#### PROBLEM TO SOLVE
From the records below, transcribe exactly the lines that begin at the line with "Developer | hintaycl@myumanitoba.ca" and end at the line with "## **Vision**", both included.
╭──
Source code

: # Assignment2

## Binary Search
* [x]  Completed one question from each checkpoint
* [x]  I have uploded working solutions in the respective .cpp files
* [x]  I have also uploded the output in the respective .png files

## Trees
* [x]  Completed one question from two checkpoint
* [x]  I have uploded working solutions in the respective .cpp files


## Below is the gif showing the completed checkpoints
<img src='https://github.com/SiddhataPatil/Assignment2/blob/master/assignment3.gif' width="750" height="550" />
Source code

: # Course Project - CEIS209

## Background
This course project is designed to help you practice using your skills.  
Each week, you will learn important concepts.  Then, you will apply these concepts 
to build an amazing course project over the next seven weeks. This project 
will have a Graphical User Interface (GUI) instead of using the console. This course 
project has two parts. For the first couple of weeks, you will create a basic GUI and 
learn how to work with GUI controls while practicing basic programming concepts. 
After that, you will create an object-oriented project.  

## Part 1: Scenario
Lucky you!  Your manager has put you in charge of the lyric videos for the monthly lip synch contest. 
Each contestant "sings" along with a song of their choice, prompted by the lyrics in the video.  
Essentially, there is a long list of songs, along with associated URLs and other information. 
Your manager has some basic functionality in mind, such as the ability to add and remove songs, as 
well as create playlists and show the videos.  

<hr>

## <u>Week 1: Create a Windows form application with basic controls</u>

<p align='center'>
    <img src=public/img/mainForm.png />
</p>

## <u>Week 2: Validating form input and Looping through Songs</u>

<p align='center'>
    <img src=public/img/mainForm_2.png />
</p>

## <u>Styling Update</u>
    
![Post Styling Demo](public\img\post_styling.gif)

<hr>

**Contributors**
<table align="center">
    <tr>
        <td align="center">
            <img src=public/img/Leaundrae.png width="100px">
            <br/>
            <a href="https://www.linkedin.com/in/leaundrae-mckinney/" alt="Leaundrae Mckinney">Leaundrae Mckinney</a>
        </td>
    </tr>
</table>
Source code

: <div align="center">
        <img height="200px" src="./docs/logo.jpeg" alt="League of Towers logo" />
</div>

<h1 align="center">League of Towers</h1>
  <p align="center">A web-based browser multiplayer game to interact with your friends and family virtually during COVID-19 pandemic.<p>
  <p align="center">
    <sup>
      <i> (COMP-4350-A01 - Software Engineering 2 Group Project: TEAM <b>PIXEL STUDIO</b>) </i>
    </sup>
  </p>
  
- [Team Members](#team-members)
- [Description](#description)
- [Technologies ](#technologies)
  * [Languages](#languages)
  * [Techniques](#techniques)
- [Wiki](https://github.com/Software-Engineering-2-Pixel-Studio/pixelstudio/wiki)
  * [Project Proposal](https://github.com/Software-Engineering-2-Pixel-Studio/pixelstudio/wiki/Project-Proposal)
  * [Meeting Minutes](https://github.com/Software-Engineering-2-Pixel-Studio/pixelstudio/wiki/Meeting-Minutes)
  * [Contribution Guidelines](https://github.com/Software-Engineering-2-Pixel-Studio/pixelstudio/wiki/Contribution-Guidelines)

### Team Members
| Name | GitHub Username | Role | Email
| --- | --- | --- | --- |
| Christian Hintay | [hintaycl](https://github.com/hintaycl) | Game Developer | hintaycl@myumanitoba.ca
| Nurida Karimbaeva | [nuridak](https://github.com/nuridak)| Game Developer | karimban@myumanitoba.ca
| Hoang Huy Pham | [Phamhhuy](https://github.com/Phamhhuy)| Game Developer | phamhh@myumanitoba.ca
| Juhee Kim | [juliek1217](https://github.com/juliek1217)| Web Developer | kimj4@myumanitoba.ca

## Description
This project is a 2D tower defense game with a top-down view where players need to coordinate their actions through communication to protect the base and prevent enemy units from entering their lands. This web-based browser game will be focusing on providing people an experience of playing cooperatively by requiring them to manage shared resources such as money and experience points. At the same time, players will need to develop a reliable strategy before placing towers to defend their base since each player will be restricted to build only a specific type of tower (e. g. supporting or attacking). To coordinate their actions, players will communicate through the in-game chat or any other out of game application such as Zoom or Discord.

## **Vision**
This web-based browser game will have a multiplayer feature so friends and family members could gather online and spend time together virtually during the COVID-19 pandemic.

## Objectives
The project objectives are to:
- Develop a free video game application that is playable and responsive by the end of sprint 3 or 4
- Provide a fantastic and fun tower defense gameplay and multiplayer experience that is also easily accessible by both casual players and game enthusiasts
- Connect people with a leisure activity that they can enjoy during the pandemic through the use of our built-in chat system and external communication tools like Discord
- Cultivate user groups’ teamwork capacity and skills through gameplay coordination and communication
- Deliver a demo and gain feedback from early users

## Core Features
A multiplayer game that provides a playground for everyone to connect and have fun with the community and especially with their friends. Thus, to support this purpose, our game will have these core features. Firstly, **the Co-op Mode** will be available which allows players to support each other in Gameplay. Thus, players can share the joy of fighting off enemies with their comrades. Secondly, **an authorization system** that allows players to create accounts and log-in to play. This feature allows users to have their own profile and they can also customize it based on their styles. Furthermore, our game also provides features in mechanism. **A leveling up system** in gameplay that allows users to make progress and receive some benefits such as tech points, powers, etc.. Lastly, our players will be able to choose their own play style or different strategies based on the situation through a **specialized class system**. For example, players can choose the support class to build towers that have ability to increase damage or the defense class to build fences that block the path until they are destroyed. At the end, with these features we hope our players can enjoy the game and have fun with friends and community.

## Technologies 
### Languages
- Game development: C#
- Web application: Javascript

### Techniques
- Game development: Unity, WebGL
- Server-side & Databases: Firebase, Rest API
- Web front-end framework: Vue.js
╰──
#### SOLUTION TO THIS EXERCISE
| Christian Hintay | [hintaycl](https://github.com/hintaycl) | Game Developer | hintaycl@myumanitoba.ca
| Nurida Karimbaeva | [nuridak](https://github.com/nuridak)| Game Developer | karimban@myumanitoba.ca
| Hoang Huy Pham | [Phamhhuy](https://github.com/Phamhhuy)| Game Developer | phamhh@myumanitoba.ca
| Juhee Kim | [juliek1217](https://github.com/juliek1217)| Web Developer | kimj4@myumanitoba.ca

## Description
This project is a 2D tower defense game with a top-down view where players need to coordinate their actions through communication to protect the base and prevent enemy units from entering their lands. This web-based browser game will be focusing on providing people an experience of playing cooperatively by requiring them to manage shared resources such as money and experience points. At the same time, players will need to develop a reliable strategy before placing towers to defend their base since each player will be restricted to build only a specific type of tower (e. g. supporting or attacking). To coordinate their actions, players will communicate through the in-game chat or any other out of game application such as Zoom or Discord.

## **Vision**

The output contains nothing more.